By James Macharia and Alexander Winning
JOHANNESBURG/PRETORIA (Reuters) – South Africa’s SABC state broadcaster reported on Monday that Jacob Zuma had agreed to resign as head of state, citing sources, but the embattled leader’s spokesman quickly dismissed this as “fake news”.
The rand, which had gained as much as 1 percent on expectations Zuma was on his way out, surrendered some of its gains after the rebuttal by the spokesman but remained 0.5 percent stronger on the day to the dollar.
Standing outside a meeting of the top leadership of the ruling ANC, SABC correspondent Tshepo Ikaneng cited “authoritative sources” saying 75-year-old Zuma had agreed to step down and formalities on how to tell the nation were being discussed.
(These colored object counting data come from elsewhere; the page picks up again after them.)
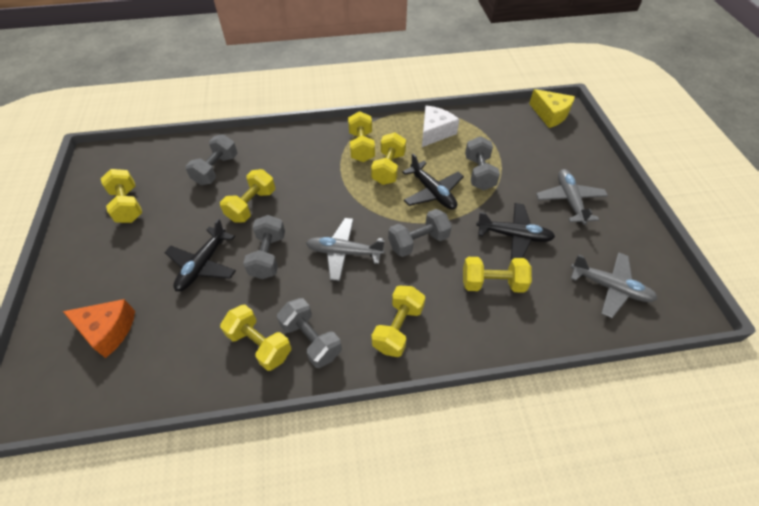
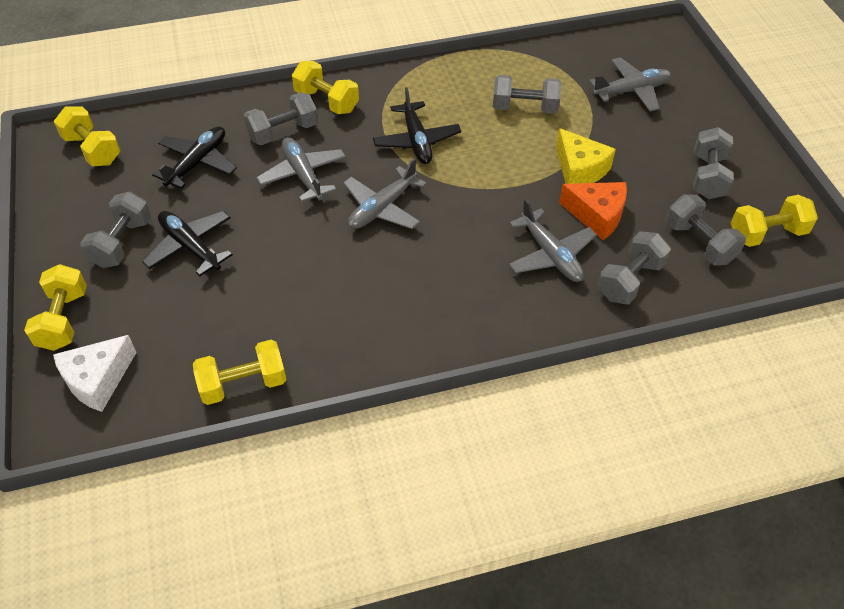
grey dumbbell: [185,134,238,185] [243,215,285,279] [277,298,342,368] [388,209,452,257] [465,136,500,190] = 5 -> [80,192,151,268] [244,92,318,145] [493,75,561,114] [598,231,671,304] [666,194,746,266] [693,127,734,199] = 6
grey plane: [306,218,385,281] [536,169,608,225] [571,252,657,318] = 3 -> [256,137,346,202] [343,158,427,229] [509,199,597,282] [589,57,671,111] = 4
yellow dumbbell: [101,169,142,223] [220,169,275,222] [220,304,292,371] [348,111,375,162] [371,132,406,185] [371,286,425,357] [463,257,532,293] = 7 -> [24,264,87,351] [54,107,121,166] [193,339,286,405] [292,61,359,114] [731,195,818,247] = 5

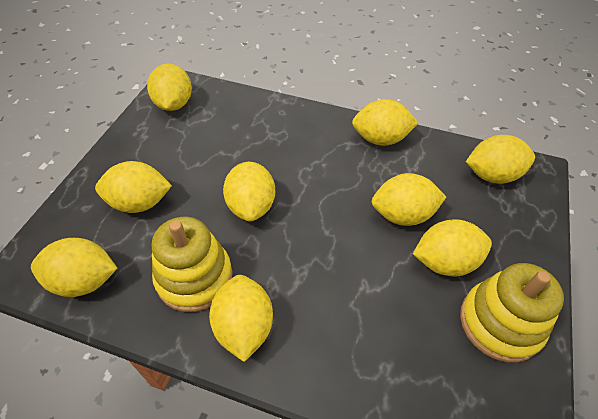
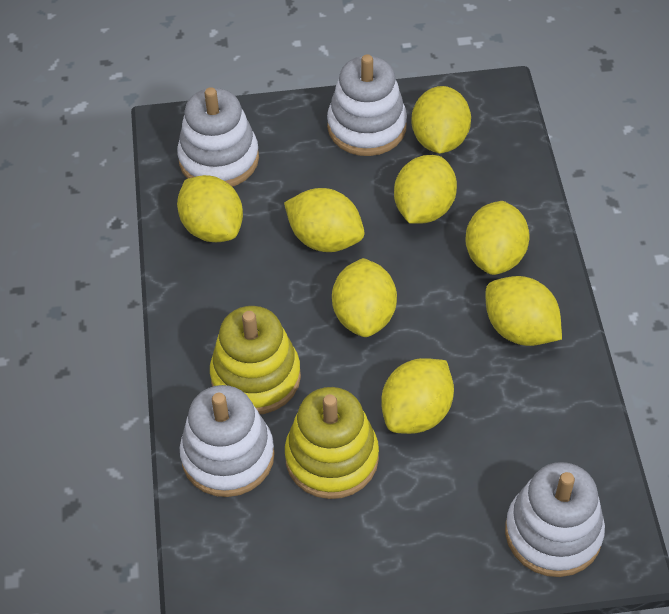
white stacking toy: none = 0 -> [177,87,259,187] [180,385,275,497] [327,54,407,156] [505,462,605,577] = 4
yellow lemon: [31,238,117,297] [95,161,172,213] [147,63,192,111] [209,275,273,362] [223,162,275,221] [352,99,418,146] [372,173,446,226] [413,219,492,277] [466,135,535,184] = 9 -> [177,175,243,242] [284,188,365,252] [332,258,397,337] [381,358,454,434] [394,155,457,224] [411,86,471,154] [465,201,530,275] [485,276,562,346] = 8

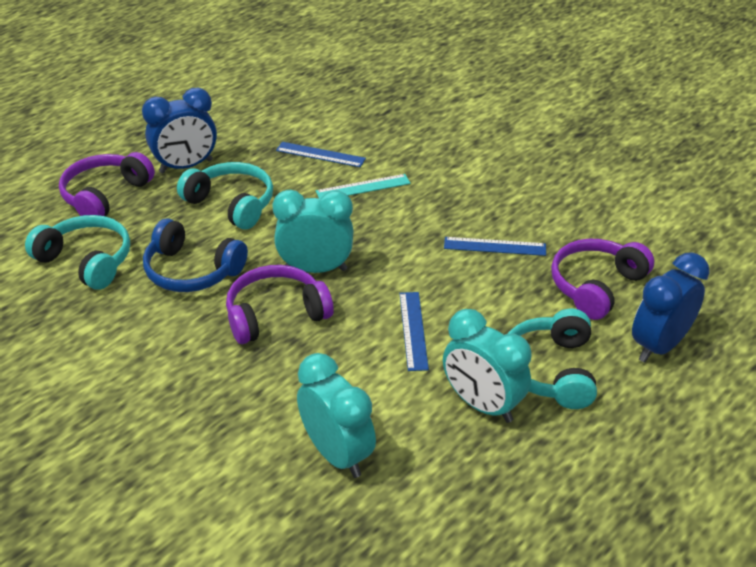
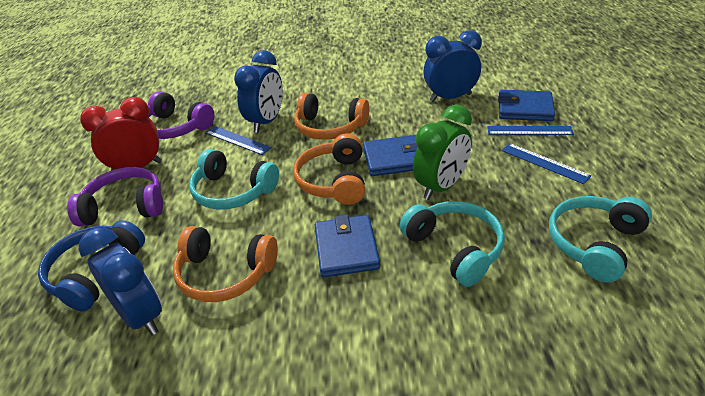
blue clock: [142,88,217,173] [632,252,710,363] = 2 -> [79,227,162,335] [234,50,283,133] [424,30,482,102] = 3
blue wallet: none = 0 -> [315,214,380,277] [363,135,418,176] [498,90,555,121] = 3
green clock: none = 0 -> [413,105,472,200] = 1
orange headphones: none = 0 -> [173,226,278,302] [293,133,365,205] [294,93,369,140] = 3
purple headphones: [59,152,155,216] [226,265,334,344] [551,238,654,320] = 3 -> [67,167,163,227] [148,91,214,139] = 2
red clock: none = 0 -> [80,97,162,171] = 1
turquoise clock: [272,190,353,273] [297,353,376,478] [443,309,532,423] = 3 -> none = 0
turquoise ruler: [316,174,410,199] = 1 -> none = 0

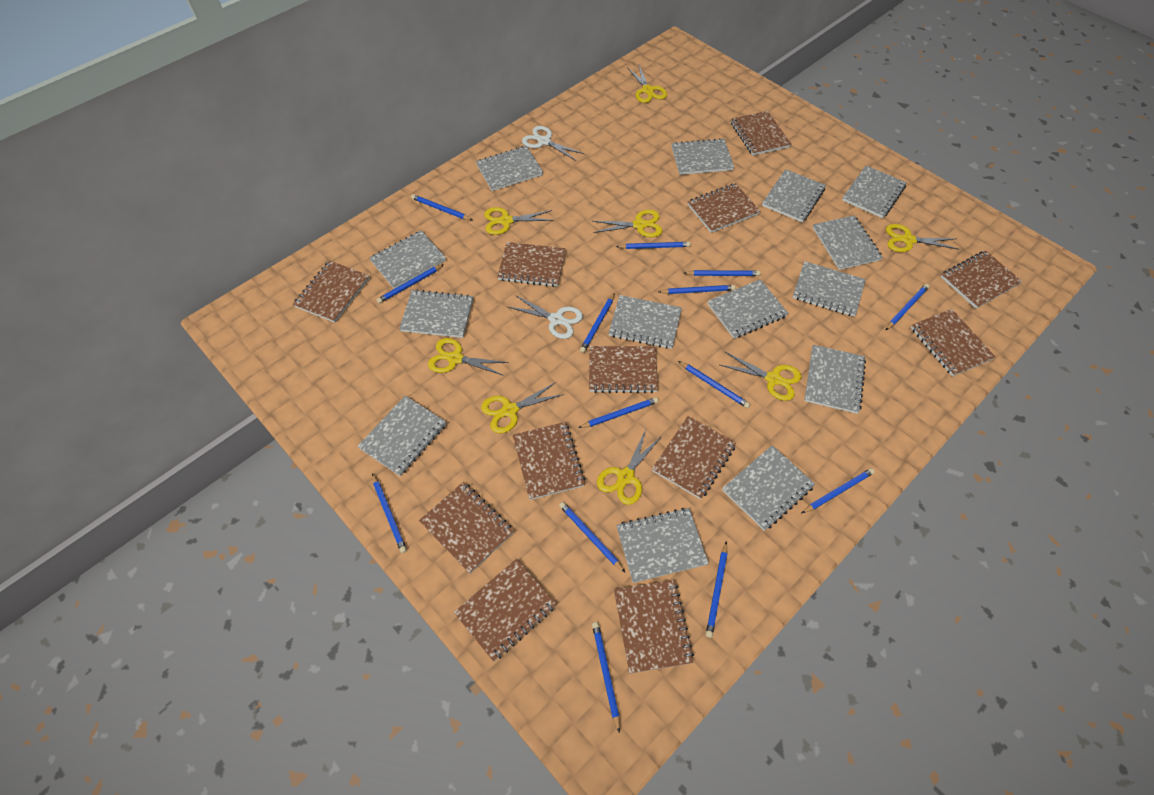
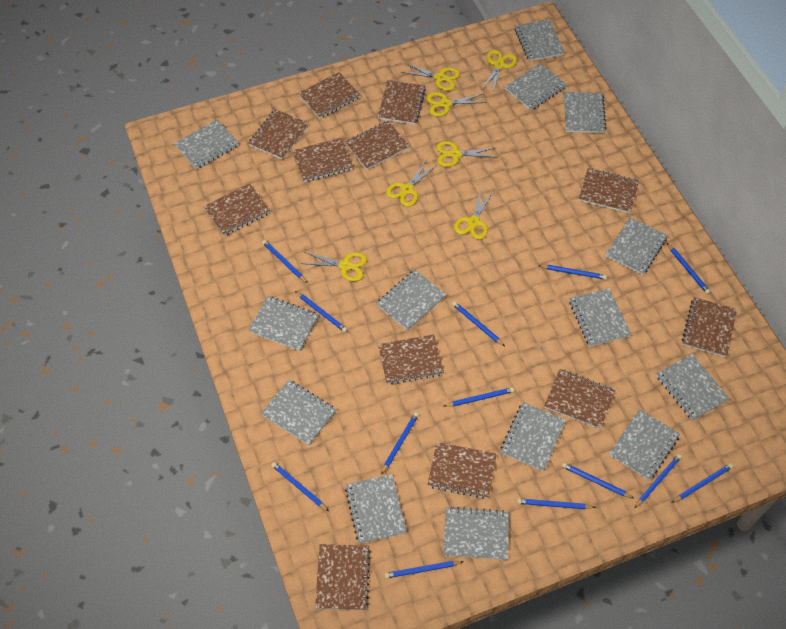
blue pencil: [372,473,407,553] [376,264,444,303] [411,194,472,220] [559,502,625,572] [578,397,659,428] [580,293,615,353] [592,622,620,733] [616,242,691,249] [659,285,735,294] [678,361,750,408] [684,270,761,276] [706,541,727,638] [802,468,875,513] [886,284,929,330] = 14 -> [262,240,307,283] [271,462,329,511] [295,291,347,332] [381,412,419,474] [384,561,464,578] [444,387,514,407] [452,301,505,346] [517,498,596,509] [538,265,607,280] [562,463,634,498] [634,454,682,508] [667,243,710,294] [672,463,733,503] = 13
white scissors: [508,295,583,339] [522,126,584,161] = 2 -> none = 0
yellow scissors: [428,338,509,376] [481,382,564,433] [484,207,554,235] [592,210,662,237] [597,430,662,505] [627,65,667,103] [720,352,801,401] [886,224,959,252] = 8 -> [301,252,367,281] [386,159,437,207] [401,63,460,91] [426,92,487,117] [437,141,498,167] [454,188,493,240] [481,50,517,92] = 7

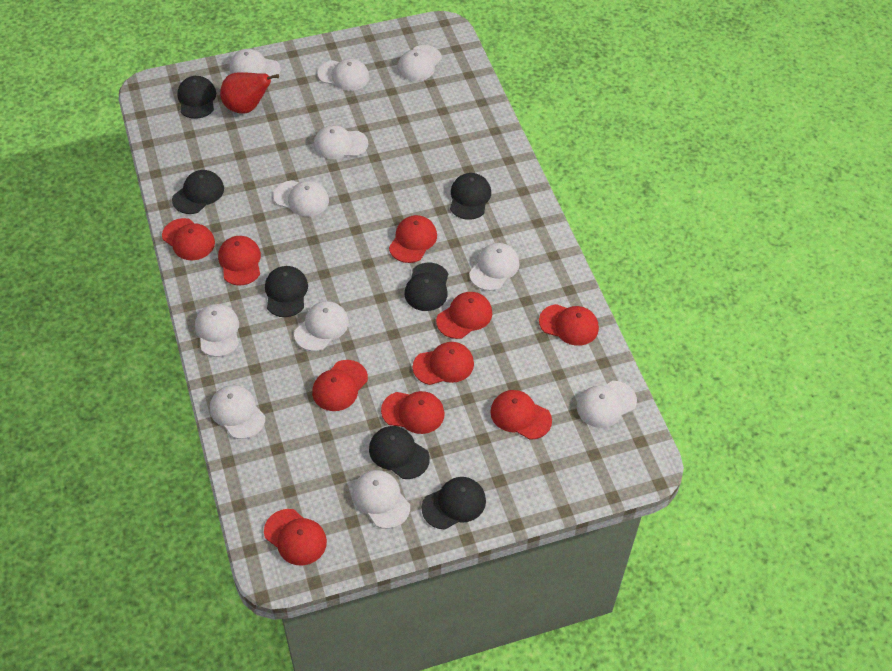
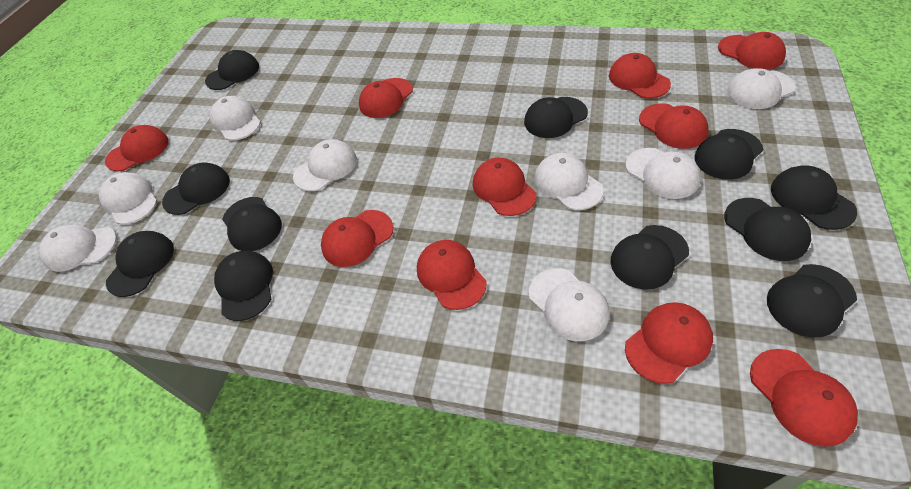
black cap: [172,170,224,214] [177,76,216,119] [265,266,308,317] [369,426,430,479] [404,263,448,311] [422,477,486,530] [450,173,491,220] = 7 -> [106,231,174,297] [162,162,230,215] [205,50,259,90] [214,251,273,321] [222,197,282,251] [524,97,588,138] [610,225,689,290] [694,129,763,180] [724,198,811,261] [767,264,857,338] [771,165,857,230] = 11
red pear: [220,72,279,114] = 1 -> none = 0
white cap: [195,304,239,357] [210,385,265,439] [230,49,281,81] [274,180,329,217] [294,301,349,351] [314,125,368,159] [318,58,369,91] [352,470,410,529] [397,45,442,81] [469,243,519,291] [577,381,637,428] = 11 -> [39,225,117,272] [99,172,157,225] [210,96,261,140] [293,139,357,191] [529,268,609,341] [534,153,604,210] [626,148,701,199] [727,68,796,109] = 8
The broadcaster also tweeted the report on its Twitter handle @SAfmnews.
He provided no further details in his brief live broadcast – the first reports that Zuma might be throwing in the towel after repeated calls from his party to end his scandal-plagued second term a year early.
Zuma’s spokesman, Bongani Ngqulunga, denied the reports in a text message, describing them as “fake news”.
The meeting of the ANC’s decision-making National Executive Committee (NEC) in a Pretoria hotel had set the stage for a decisive showdown between Zuma stalwarts and those backing a swift transfer of power to new party leader and current Deputy President Cyril Ramaphosa.
Ramaphosa, 65, says he has held direct talks with Zuma over a transfer of power, and said on Sunday the meeting of the party’s executive committee would be aiming on Monday to “finalize” the situation.
The party executive has the authority to order Zuma to step down as head of state, although there is some domestic media speculation that he might resist this.
Zuma survived calls last year from within the NEC for him to quit.] But analysts say there is greater support for him to step down now.
Zuma’s tenure as president officially runs until mid-2019 and he has not said in public whether he will step down voluntarily.
Zuma is also facing a no-confidence motion in parliament set for Feb. 22, but has survived several similar attempts to oust him in the past. His entire cabinet would have to step down if the motion of no-confidence against him was successful.
Since becoming president in 2009, Zuma has been dogged by scandal. He is fighting the reinstatement of 783 counts of corruption over a 30 billion-rand (now $2.5 billion) government arms deal arranged in the late 1990s when he was deputy president.
Some within the ANC and the opposition say the Gupta family, friends of Zuma, have used their links with the president to win state contracts and influence cabinet appointments. The Guptas and Zuma himself have denied any wrongdoing.
India’s Bank of Baroda, which counts the Guptas as clients, has announced plans to exit South Africa, the central bank said on Monday.
Ramaphosa has put the focus on rooting out corruption and revitalizing economic growth since defeating Zuma’s preferred successor, Zuma’s ex-wife Nkosazana Dlamini-Zuma, in the ANC leadership race.